Le Sénat, Chambre haute du Parlement français, vient de publier les données concernant le budget consacré par l'Etat français à sa politique «Immigration, asile et intégration». En 2019, les crédits concernant ce volet de la dépense publique sont prévus en hausse de 12 % pour atteindre 1,58 milliard d'euros.Dans le texte présenté par la commission des lois, la mission chargée de cette étude sur ce thème estime que ce compte exponentiel n'y est pas, affirmant qu'il est «nécessaire de se doter d'outils et de processus efficaces pour lutter, avec l'appui de nos partenaires européens, contre l'immigration irrégulière».
Elle met en avant l'idée qu'il faut engager des efforts pour «l'amélioration des contrôles, lutter contre la fraude documentaire, avec, par exemple, l'introduction de la biométrie dans les visas, la lutte contre le détournement des procédures, le renforcement des contrôles aux frontières et la dynamisation de la politique d'éloignement.

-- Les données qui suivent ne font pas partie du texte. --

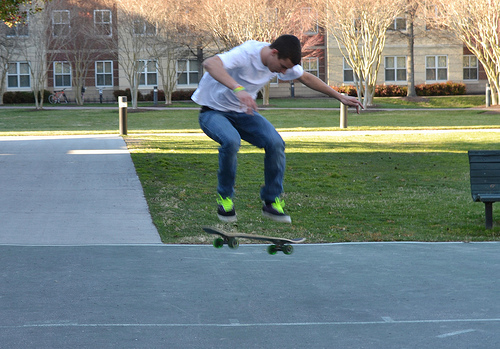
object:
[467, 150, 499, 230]
bench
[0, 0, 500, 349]
park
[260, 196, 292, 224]
shoe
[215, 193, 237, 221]
shoe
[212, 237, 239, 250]
tires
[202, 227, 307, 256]
board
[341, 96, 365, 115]
hand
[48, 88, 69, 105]
bike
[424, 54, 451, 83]
window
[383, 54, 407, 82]
window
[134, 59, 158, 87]
window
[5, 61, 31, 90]
window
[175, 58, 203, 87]
window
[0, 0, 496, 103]
building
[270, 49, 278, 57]
ear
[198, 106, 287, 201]
jeans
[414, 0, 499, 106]
tree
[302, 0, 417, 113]
tree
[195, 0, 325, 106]
tree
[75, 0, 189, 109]
tree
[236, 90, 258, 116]
hand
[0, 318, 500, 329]
white lines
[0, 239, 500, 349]
pavement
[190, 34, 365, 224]
man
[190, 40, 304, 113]
shirt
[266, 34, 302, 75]
head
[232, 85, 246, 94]
band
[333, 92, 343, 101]
wrist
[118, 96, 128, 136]
pole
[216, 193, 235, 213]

La lutte contre les filières qui exploitent la précarité et la fragilité des personnes souhaitant s'établir sur notre territoire, participant ainsi à la traite des êtres humains, est prioritaire. Par ailleurs, il s'agit d'adapter l'immigration régulière à la réalité économique et sociale de notre pays à la nécessité de renforcer son attractivité, comme de veiller au respect de la législation en matière d'entrée et de séjour des étrangers. Cela nécessite ainsi d'ajuster la délivrance des titres de séjour».
Le document parle de 105 000 entrées sur le territoire par an, sans tenir compte pour autant de ceux qui quittent la France chaque année. Pour l'asile, la mission rappelle au pouvoir exécutif que «la France a une tradition historique et ancienne d'accueil des demandeurs d'asile».
Pourtant, les sénateurs jugent que «la hausse quasi continue du nombre de demandes d'asile depuis 2008 (?) s'est sensiblement renforcée depuis le milieu de l'année 2015 et qu'elle s'est poursuivie en 2017 et au 1er semestre 2018».
Ils en concluent que cela «fait aujourd'hui de la France l'un des premiers pays d'accueil des demandeurs d'asile au niveau européen avec l'Allemagne et devant l'Italie. La France a reçu en 2017 plus de 100 000 demandes d'asile, 64 % de plus qu'en 2012». «Près de 36 % des demandes d'asile déposées en guichet unique en 2017 concernent des demandes relevant de la procédure Dublin, ce qui constitue un niveau inédit».
Autant de personnes démunies qui coûtent en pécule de subsistance et en construction (toujours insuffisante) de lieux hébergement d'urgence, le temps que les dossiers soient examinés. Les sénateurs se demandent comment la machine budgétaire pourrait suivre dans une politique plus offensive :
«L'amélioration du contrôle aux frontières extérieures de l'Union, l'amélioration de la coopération avec les pays d'origine et de transit, la dynamisation de la politique des retours, la construction d'un régime de responsabilité européen en matière d'asile qui conjugue efficacement contrôle des frontières et solidarité des Etats de l'UE en cas d'afflux massif?»
Les sénateurs pointent aussi du doigt les sommes importantes accordées à l'Aide médicale d'Etat (AME), en principe réservée pour soigner les personnes en situation irrégulière. Selon le sénateur L.R. du Rhône, François-Noël Buffet, auteur du rapport, et cité par Le Figaro, «la hausse est conséquente. 315 835 personnes en bénéficiaient au 31 décembre 2017. C'est 50 % de plus qu'en 2011. Les crédits de l'AME frisent le milliard d'euros par an», conclut-il.
Enfin, pour les personnes interpellées en France, pour situation irrégulière, elles ont été 119 635 en 2017 (+ 23 % par rapport à 2016).
Ces données font dire au rapporteur que les moyens, en hausse conséquente (doublement pour la question des réfugiés) «sont généralement fondés sur des hypothèses peu plausibles et restent notoirement insuffisants au regard de la réalité des phénomènes migratoires auxquels la France est aujourd'hui confrontée».